------ SUPPLIED DATA

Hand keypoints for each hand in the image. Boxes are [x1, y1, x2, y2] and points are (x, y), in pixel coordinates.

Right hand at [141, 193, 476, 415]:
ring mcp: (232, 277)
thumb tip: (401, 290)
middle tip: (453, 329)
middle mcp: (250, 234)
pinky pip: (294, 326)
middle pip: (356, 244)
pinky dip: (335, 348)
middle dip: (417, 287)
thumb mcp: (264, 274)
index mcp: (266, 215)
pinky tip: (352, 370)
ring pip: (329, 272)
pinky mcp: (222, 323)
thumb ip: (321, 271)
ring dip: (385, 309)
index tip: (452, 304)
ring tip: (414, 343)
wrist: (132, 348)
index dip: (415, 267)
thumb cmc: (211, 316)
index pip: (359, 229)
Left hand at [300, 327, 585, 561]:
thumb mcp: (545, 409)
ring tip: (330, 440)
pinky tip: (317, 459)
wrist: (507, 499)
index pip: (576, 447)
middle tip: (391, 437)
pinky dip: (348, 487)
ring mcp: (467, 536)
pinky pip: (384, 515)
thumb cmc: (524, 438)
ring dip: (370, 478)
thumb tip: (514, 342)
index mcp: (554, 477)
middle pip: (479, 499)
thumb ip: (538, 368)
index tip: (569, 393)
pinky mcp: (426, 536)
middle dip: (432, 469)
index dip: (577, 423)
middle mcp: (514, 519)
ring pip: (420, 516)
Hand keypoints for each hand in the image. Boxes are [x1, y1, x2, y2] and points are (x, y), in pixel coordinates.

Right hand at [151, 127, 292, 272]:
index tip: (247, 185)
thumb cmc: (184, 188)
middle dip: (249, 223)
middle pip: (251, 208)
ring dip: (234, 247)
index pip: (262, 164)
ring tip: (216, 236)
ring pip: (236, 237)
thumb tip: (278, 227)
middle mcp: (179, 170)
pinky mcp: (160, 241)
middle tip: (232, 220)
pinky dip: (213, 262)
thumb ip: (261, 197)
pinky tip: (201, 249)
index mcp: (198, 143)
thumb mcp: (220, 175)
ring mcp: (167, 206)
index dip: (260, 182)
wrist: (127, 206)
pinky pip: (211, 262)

------------
------ SUPPLIED DATA

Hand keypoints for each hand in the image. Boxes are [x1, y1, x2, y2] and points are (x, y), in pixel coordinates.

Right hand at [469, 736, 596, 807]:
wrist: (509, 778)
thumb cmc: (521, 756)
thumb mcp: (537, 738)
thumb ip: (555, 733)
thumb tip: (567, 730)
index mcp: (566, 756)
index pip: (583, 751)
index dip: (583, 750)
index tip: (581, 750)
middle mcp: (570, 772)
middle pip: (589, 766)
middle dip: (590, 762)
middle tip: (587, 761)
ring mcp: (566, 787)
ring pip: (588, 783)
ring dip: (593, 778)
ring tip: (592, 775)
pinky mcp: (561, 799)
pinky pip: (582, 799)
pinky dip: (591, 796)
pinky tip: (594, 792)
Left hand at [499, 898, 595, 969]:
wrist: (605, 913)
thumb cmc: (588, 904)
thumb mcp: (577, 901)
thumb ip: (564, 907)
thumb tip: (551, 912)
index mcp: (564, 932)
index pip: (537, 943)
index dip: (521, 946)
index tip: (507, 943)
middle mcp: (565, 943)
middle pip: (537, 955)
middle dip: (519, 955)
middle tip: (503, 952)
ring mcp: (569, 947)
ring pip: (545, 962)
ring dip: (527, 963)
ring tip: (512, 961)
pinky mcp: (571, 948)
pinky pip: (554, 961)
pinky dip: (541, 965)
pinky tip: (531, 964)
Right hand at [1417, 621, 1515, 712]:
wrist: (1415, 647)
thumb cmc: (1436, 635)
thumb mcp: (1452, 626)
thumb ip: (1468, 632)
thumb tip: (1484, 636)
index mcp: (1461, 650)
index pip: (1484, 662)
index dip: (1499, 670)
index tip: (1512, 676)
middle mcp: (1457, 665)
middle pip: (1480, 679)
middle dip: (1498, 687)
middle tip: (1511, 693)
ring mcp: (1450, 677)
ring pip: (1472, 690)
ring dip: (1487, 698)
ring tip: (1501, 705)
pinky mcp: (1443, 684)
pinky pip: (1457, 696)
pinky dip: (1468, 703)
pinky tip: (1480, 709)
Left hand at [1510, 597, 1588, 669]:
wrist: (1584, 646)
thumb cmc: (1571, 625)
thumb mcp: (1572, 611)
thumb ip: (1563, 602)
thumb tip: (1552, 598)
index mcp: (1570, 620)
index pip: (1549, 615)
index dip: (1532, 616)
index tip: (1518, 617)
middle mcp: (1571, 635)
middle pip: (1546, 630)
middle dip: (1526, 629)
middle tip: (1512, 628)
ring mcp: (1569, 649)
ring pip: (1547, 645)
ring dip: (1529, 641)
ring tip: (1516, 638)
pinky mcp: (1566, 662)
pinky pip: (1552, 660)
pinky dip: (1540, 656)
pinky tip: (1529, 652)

------------
------ SUPPLIED DATA

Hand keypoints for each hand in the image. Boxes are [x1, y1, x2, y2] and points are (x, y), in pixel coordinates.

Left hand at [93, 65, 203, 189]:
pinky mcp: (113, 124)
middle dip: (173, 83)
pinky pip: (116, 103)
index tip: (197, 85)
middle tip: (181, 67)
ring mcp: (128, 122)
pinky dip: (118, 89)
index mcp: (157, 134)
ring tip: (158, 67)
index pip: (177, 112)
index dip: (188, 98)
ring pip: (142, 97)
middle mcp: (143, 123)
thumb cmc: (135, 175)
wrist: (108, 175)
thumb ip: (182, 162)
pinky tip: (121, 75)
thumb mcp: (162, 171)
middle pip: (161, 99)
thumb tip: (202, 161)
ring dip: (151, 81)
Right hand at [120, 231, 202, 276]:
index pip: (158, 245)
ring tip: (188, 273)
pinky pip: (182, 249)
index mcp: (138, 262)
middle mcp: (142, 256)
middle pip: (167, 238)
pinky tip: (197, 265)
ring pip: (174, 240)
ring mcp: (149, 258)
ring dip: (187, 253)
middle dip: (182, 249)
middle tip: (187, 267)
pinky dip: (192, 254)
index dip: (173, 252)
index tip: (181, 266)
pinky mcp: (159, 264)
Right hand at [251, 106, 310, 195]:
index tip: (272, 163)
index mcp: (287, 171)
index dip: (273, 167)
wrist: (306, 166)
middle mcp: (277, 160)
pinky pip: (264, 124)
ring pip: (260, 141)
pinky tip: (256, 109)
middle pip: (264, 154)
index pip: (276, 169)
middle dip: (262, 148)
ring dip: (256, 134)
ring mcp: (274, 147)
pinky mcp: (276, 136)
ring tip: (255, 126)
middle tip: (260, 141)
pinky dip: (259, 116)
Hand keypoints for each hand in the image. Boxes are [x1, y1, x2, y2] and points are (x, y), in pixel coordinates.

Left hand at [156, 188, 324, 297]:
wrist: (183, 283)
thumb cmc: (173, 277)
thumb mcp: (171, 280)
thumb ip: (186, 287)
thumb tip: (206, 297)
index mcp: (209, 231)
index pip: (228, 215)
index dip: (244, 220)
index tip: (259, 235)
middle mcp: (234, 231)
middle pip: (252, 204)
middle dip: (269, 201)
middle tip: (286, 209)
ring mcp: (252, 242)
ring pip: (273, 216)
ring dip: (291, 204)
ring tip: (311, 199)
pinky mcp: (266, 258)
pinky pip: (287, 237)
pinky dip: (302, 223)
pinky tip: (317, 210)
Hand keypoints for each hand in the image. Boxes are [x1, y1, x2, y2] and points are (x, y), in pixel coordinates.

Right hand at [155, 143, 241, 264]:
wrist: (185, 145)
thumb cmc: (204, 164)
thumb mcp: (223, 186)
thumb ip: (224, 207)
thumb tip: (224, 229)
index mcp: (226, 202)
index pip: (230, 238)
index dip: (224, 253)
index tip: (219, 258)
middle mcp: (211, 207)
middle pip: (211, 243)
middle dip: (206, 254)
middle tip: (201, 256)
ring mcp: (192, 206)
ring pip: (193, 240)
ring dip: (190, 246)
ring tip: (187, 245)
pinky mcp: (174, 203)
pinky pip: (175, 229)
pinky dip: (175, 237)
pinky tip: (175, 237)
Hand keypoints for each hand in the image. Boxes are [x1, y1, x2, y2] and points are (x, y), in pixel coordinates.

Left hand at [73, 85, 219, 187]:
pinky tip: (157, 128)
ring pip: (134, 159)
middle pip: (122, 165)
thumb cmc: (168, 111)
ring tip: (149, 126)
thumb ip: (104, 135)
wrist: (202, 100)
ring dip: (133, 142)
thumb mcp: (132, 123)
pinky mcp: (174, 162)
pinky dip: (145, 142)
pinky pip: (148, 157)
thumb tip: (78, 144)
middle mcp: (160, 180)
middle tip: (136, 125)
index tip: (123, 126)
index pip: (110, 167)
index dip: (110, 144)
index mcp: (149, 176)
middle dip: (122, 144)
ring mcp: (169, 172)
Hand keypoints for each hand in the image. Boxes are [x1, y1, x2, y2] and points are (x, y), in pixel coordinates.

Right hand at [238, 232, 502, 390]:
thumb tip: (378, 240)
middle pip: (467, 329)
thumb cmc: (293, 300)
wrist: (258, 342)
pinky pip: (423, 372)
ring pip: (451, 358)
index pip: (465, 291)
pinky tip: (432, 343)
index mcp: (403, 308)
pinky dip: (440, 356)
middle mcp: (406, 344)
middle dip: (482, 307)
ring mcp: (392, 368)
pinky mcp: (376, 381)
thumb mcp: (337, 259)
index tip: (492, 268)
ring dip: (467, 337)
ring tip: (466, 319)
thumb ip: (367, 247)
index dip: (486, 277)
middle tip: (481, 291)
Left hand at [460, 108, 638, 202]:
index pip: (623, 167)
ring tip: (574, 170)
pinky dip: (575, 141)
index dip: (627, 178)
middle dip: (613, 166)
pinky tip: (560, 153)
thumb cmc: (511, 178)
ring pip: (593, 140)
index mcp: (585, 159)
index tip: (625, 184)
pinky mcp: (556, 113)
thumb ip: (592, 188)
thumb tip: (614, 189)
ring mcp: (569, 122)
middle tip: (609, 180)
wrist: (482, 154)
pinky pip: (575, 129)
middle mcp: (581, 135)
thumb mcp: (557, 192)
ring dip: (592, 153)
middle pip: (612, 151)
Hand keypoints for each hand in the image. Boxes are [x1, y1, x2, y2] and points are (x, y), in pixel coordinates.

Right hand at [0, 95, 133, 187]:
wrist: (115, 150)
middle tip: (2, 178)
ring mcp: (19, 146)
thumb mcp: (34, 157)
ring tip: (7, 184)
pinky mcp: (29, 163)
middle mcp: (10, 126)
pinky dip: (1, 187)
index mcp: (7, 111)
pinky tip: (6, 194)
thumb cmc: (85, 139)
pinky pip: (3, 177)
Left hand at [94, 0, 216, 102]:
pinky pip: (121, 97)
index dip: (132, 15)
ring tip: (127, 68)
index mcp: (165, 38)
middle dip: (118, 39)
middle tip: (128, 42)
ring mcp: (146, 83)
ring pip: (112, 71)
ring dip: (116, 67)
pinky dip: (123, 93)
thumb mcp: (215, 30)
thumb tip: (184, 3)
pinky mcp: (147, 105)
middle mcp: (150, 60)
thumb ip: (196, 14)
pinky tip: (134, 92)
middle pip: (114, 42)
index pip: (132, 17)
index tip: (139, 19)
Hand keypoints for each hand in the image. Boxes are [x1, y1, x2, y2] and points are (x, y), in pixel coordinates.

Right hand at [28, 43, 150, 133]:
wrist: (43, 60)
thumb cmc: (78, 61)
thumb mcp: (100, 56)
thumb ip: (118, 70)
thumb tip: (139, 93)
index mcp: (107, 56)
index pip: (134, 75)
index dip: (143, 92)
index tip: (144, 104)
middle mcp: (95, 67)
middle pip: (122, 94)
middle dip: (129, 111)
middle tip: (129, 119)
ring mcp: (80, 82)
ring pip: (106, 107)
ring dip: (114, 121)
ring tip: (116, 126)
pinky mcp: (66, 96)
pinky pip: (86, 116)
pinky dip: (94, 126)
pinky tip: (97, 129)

------------

Search the records for the word "Right" and copy every line where it occurs.

Right hand at [141, 193, 476, 415]:
Right hand at [151, 127, 292, 272]:
Right hand at [469, 736, 596, 807]:
Right hand at [1417, 621, 1515, 712]:
Right hand at [120, 231, 202, 276]:
Right hand at [251, 106, 310, 195]:
Right hand at [155, 143, 241, 264]:
Right hand at [238, 232, 502, 390]:
Right hand at [0, 95, 133, 187]:
Right hand at [28, 43, 150, 133]:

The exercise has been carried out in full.